Wiele sporów budziła kwestia początku roku. Ograniczając się do kręgu europejskiego średniowiecza i czasów późniejszych możemy wymienić następujące style: 1 III (Ruś do XV w., Wenecja do końca XVIII w.), 25 III — święto Zwiastowania (Włochy, Anglia, Niemcy, Flandria,), ruchoma Wielkanoc (Francja, Flandria, Holandia), jak również 25 grudnia — święto Bożego Narodzenia (kuria papieska, Anglia do XIII w., Niemcy, Szwecja, Czechy, Polska) i 1 stycznia — święto Obrzezania Pańskiego. Ostatni styl zyskał powszechne uznanie już w XVI w. i do dziś pełni funkcję pierwszego dnia nowego roku w wielu kulturach.
Pory roku i miesiąc. Początkowo być może nie rozróżniano pór roku od miesiąca. Przyjmuje się zresztą, że np. Prasłowianie dzielili rok tylko na dwie pory — zimną i ciepłą. Również miesiące znaczyły przez bardzo długo coś innego niż dzisiaj. Nie były to okresy czasu o ustalonej długości, lecz okresy, w których zachodziły charakterystyczne zjawiska przyrodnicze (np. lipiec — zakwitanie lip) oraz wykonywano coroczne prace (np. sierpień — sierp — żniwa). W rozwiniętych cywilizacjach antyku a później średniowiecza miesięczny podział roku opierał się na cyklach księżycowych i obliczeniach matematycznych. Reforma Juliusza Cezara rozstrzygnęła problem liczby i długości miesięcy na dobre.

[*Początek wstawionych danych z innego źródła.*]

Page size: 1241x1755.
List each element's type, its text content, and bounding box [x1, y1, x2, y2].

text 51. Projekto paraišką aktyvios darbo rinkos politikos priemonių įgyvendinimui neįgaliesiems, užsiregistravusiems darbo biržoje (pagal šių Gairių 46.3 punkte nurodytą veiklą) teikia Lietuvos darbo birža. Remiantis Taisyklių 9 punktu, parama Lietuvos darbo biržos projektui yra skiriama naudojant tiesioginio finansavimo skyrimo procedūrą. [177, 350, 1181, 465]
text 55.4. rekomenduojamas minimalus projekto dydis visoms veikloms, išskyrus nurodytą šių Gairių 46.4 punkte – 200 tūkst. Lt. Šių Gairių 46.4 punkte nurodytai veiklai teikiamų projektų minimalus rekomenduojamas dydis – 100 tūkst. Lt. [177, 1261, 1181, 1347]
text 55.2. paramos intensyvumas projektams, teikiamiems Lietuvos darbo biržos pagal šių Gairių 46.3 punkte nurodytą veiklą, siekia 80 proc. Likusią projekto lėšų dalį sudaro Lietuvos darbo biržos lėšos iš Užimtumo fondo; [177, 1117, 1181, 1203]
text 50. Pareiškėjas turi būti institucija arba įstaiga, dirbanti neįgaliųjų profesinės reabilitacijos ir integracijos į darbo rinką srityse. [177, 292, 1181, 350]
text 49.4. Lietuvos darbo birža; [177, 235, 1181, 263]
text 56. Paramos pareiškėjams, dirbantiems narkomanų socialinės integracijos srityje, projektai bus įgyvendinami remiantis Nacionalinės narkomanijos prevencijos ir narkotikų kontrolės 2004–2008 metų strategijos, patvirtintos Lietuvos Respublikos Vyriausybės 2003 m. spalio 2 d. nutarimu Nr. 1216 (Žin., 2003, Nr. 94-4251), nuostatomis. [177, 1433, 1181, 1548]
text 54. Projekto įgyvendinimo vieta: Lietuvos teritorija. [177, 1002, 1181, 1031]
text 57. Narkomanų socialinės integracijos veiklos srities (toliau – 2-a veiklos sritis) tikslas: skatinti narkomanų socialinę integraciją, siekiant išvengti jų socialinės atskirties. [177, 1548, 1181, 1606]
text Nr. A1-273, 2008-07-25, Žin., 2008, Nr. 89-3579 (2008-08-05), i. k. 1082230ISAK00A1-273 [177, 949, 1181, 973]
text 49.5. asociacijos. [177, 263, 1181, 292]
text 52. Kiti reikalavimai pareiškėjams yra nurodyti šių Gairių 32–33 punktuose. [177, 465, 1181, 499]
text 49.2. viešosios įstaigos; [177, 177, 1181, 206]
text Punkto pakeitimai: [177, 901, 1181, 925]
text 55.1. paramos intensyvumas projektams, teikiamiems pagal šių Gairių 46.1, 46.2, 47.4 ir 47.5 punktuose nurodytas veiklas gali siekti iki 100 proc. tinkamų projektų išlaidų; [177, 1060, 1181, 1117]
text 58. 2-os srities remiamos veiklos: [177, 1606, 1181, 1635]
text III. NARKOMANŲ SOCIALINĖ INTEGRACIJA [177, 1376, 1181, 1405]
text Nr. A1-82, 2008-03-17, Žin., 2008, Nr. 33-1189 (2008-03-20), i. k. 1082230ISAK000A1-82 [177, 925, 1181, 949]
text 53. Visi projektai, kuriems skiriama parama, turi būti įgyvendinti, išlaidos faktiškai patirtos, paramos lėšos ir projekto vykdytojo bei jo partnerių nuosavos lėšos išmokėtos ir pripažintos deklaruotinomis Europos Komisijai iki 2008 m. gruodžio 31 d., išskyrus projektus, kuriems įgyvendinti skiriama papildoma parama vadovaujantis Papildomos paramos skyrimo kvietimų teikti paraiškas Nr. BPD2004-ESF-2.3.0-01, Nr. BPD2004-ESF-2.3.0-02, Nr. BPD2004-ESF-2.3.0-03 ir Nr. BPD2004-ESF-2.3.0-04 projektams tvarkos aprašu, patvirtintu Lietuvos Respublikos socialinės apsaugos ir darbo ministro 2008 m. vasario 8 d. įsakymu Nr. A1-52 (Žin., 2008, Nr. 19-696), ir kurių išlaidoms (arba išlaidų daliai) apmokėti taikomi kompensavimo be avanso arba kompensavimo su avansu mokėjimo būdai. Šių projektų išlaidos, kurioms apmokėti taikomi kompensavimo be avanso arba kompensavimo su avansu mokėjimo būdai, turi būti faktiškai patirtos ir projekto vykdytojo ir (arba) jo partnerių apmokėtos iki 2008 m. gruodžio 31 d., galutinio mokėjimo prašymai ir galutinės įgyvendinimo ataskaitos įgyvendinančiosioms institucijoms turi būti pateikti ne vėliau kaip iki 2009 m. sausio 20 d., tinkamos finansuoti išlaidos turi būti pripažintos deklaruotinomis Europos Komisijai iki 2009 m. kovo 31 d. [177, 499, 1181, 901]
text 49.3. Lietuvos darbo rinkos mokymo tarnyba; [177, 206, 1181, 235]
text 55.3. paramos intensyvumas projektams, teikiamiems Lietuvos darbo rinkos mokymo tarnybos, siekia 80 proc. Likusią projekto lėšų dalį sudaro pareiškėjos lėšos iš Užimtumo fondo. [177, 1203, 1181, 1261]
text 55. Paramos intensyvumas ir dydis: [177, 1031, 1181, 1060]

Data dzienna i tydzień. Dni określano bardzo różnie w zależności od tego czy traktowano je jako elementy tygodnia, miesiąca czy roku. Popularne jest określanie dnia w zależności od jego miejsca w tygodniu, który w naszej kulturze wywodzi się z tradycji żydowskiej (7 dni). Chrześcijaństwo zmieniło dzień święty na niedzielę, którą w krajach chrystianizowanych przedstawiano jako dzień pierwszy (stąd nazwy: np. wtorek — to drugi dzień po niedzieli). Inne nazewnictwo obowiązywało od czasów hellenizmu (koniec IV–I w. p.n.e.) w kulturze antycznej. Powiązano poszczególne dni z bóstwami planetarnymi (np. poniedziałek to dies Lunae — bogini Księżyca — we Francji lundi, w Anglii Monday, zaś w Niemczech Montag).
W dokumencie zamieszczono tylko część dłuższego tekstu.